Our stair stringers were delivered and I set to work building the first run up to the landing. We’re using 14″ LSL stringers up to the landing because it has to span ten feet above the basement stairs. The stairs will be 42″ wide so there are three stringers, all notch cut. I considered doing an enclosed stringer, but I wanted the treads exposed on the side so we can have a wooden railing with iron balisters, plus the center stringer has to be notch cut anyway, so for consistency I notched all three. I also reinforced with a 2×4 glued and screwed to each one, per manufacturer recommendations.
I used stair gauges on a carpenters square to mark the cuts. All of my cuts were exactly accurate the first time, the stringers fit in place precisely the way they were supposed to, and they were perfectly level and aligned with one another. The only reason it took me three weeks is because I was admiring how flawless it all was. Eh heh, heh, ugh. No. As I continue to discover, I am not a very good carpenter. I made systemic mistakes, had flaws in my original plan, and spent most of the last few weeks trimming and shimming until the stringers approached a semblance of what I originally had in mind.
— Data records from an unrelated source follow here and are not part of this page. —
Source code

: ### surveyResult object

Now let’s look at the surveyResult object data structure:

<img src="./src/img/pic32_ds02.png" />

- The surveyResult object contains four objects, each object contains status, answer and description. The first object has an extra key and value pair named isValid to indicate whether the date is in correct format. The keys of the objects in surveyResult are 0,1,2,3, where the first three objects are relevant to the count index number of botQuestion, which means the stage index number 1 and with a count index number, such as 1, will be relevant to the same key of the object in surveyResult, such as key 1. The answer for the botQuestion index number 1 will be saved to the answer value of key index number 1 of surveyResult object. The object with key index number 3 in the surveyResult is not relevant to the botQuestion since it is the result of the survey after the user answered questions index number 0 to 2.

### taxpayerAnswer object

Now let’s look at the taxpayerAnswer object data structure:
Let me run down the, uh, opportunities for improvement I encountered. Firstly, my original model had a flaw that in retrospect to everything else wound up being fairly minor. I made several important measurements that accidentally included the thickness of the risers and treads. In the end I had to make some field adjustments. I also had to slope the back of one of the stringers because the landing is slightly crooked at one end. I almost managed to cut one of the stringers nearly two feet shorter than the others, but fortunately realized my mistake before I had caused catastrophic damage.
The more major issue I didn’t actually figure out until I had been scratching my head at the stringers for a week, trying to figure out why the backs of each step weren’t in line. It turned out I had made the same mistake I’ve now made on multiple other occasions, which is forgetting that the house is totally wonky. The opening to the basement stairs is bordered by a doubled floor joist on one end. I used that edge as the basis for building the landing, and the landing as the basis for the stairs. As it turns out, that floor joist is not quite perpendicular to the outside wall, something I should have realized after all my subfloor frustrations.
As a result, the landing is not square (like, at all). I have built yet another parallelogram. When I carefully and exactly laid out the stairs to the landing so that the stringers fit, they were skewed to one another. I wound up cutting two of the stringers a bit shorter to compensate, barely fitting them against the landing without sticking down (one may be protruding by a sixteenth, but it’s close enough).
Even after that correction I wound up going back and forth, trimming and shimming an eighth here and there until my levels and measurements started to coalesce around the goal. I’m pretty sure upwards of eighty percent of the edges have had some form of adjustment. As it stands I still have a couple of steps that need some tweaking before they’re acceptable. It’s been a bit of a slog, to the point that I’ve re-written this post multiple times over the last few weeks as the situation evolved. The good news is that I didn’t ruin my expensive engineered lumber, the stairs will be as close to perfect as I know how to make them, and hopefully I’ve learned enough lessons that the remaining stair framing will go more smoothly.